INSTRUCTION: Lines below starting with the line with "Oktober 2021" and going on through the line with "Стойчо Стоев" must be output exactly; the rest of the records must be left out.

== == ==

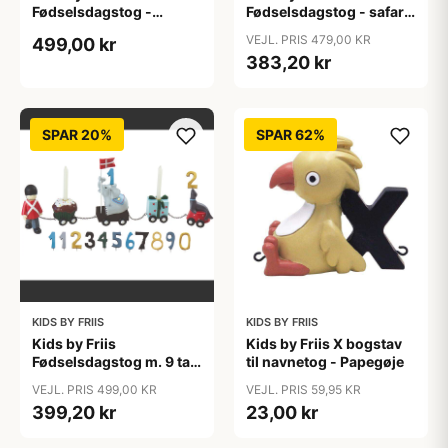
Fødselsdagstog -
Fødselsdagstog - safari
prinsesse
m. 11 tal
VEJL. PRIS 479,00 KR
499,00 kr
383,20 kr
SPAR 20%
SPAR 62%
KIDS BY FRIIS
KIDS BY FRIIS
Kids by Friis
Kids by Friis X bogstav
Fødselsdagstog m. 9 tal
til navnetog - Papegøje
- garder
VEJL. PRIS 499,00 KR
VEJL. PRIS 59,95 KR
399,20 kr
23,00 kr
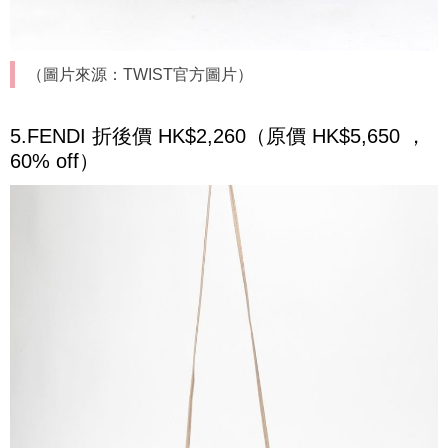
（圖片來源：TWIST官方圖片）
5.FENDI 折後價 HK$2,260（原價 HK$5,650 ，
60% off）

== == ==

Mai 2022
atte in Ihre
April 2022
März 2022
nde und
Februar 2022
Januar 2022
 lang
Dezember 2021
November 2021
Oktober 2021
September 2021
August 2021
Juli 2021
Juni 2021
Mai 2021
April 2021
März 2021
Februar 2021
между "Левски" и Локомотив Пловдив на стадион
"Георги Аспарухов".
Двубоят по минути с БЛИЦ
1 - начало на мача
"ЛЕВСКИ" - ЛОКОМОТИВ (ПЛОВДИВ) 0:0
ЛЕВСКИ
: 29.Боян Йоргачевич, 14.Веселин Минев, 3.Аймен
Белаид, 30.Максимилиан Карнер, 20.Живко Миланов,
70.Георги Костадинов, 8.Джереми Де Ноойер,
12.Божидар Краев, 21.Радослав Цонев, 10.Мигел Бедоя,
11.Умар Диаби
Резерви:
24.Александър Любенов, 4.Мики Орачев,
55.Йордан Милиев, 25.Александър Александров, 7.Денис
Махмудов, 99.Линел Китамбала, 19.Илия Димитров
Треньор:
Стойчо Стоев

== == ==

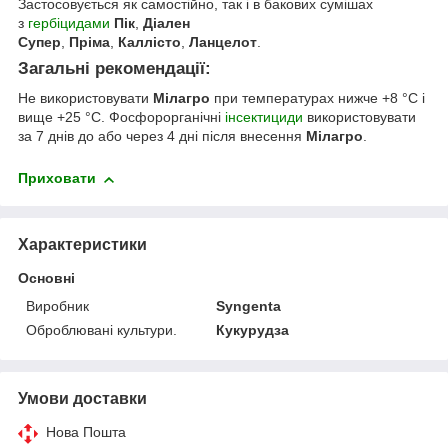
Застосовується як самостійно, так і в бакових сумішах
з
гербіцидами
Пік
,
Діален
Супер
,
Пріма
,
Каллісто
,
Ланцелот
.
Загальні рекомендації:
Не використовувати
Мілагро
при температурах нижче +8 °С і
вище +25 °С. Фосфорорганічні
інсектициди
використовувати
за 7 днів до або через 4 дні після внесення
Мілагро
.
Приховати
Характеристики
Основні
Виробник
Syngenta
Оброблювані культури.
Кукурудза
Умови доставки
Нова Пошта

== == ==

WRITTEN REPLY:
Oktober 2021
September 2021
August 2021
Juli 2021
Juni 2021
Mai 2021
April 2021
März 2021
Februar 2021
между "Левски" и Локомотив Пловдив на стадион
"Георги Аспарухов".
Двубоят по минути с БЛИЦ
1 - начало на мача
"ЛЕВСКИ" - ЛОКОМОТИВ (ПЛОВДИВ) 0:0
ЛЕВСКИ
: 29.Боян Йоргачевич, 14.Веселин Минев, 3.Аймен
Белаид, 30.Максимилиан Карнер, 20.Живко Миланов,
70.Георги Костадинов, 8.Джереми Де Ноойер,
12.Божидар Краев, 21.Радослав Цонев, 10.Мигел Бедоя,
11.Умар Диаби
Резерви:
24.Александър Любенов, 4.Мики Орачев,
55.Йордан Милиев, 25.Александър Александров, 7.Денис
Махмудов, 99.Линел Китамбала, 19.Илия Димитров
Треньор:
Стойчо Стоев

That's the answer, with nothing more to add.